Die Weiterverarbeitung der “belesenen” Misteln schließt sich nahtlos an und erfolgt natürlich ausschließlich durch unsere pharmazeutische Produktionsabteilung.
Mistelbelesen erfordert also keine bestimmten Fähigkeiten – oder etwa doch?
Naja. Immerhin geht es darum, aus einer Pflanze ein Heilmittel entstehen zu lassen – deshalb hat die Arbeit schon eine besondere Wertigkeit und auch Würde, wenn ich das so sagen darf. Viele im Team kommen der Pflanze das ganze Jahr über nie so nah wie bei dieser Handlung. Tatsächlich stellt sich – ohne dass es irgendjemand vorgibt – eine respektvolle Haltung bei den Mitarbeitenden ein, auch wenn sie zum ersten Mal dabei sind. Das ergibt sich ganz von allein.
Das klingt nach einer besonderen Atmosphäre beim Mistelbelesen – wie ist die Stimmung im Beleseraum?

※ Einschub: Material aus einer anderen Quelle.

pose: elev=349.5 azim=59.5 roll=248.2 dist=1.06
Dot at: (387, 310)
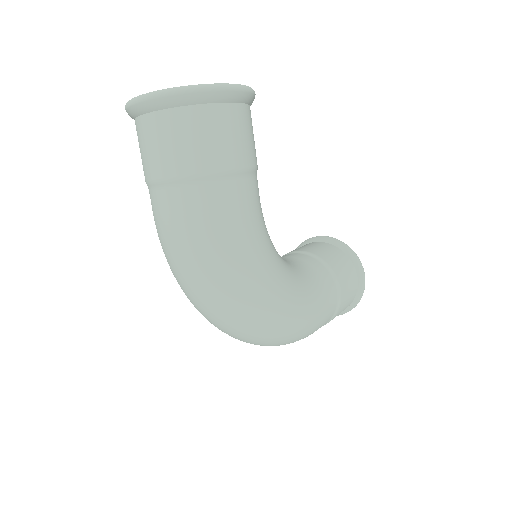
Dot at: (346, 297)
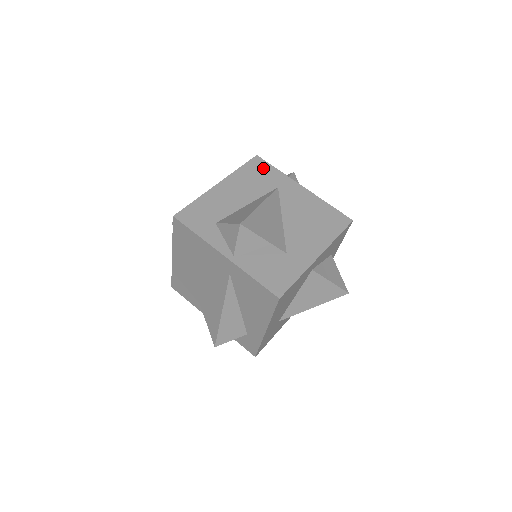
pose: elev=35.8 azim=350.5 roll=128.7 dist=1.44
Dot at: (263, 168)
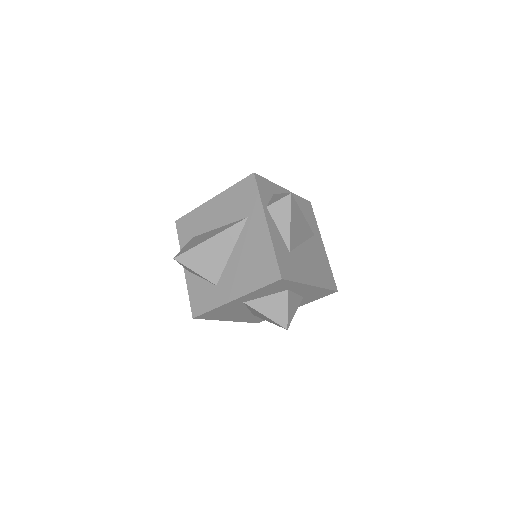
Dot at: (250, 190)
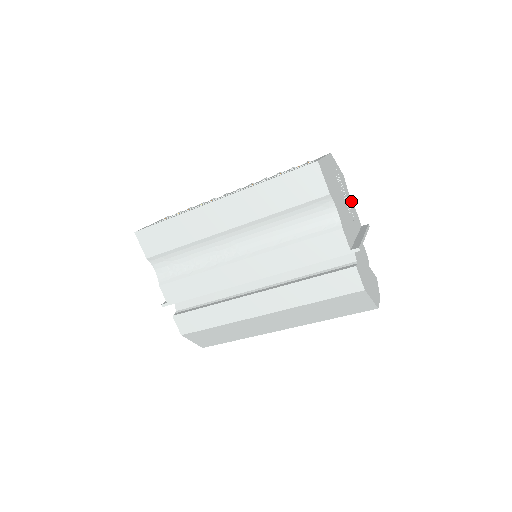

Die Atmosphäre ist entspannt. Die Zusammensetzung der Teams unterscheidet sich ja bei jedem Termin und in jedem Jahr – man trifft Kolleg:innen, die man sonst vielleicht sehr selten sieht und hat endlich mal Zeit miteinander zu sprechen. Die Stimmung ist entsprechend fröhlich, aber auf eine ruhige, entschleunigte Art. Oft wird die Arbeit untermalt durch das Vorlesen einer Geschichte – das übernimmt zum Beispiel unsere Herstellungsleiterin, und man erinnert sich unwillkürlich, wie gut einem das schon früher getan hat. Das Mistelbelesen ist für mich ein Adventsritual, das mir eine schöne Weihnachtsstimmung vermittelt – und ich glaube, da spreche ich für ganz viele meiner Kolleg:innen.
Danke, Fabian, für diese neuen Einblicke.
Übrigens: Mehr zur Herstellung finden Sie hier. Und wer wissen will, welche Geschichte die Herstellungsleiterin gelesen hat: Es war “Marias kleiner Esel” von Gunhild Sehlin.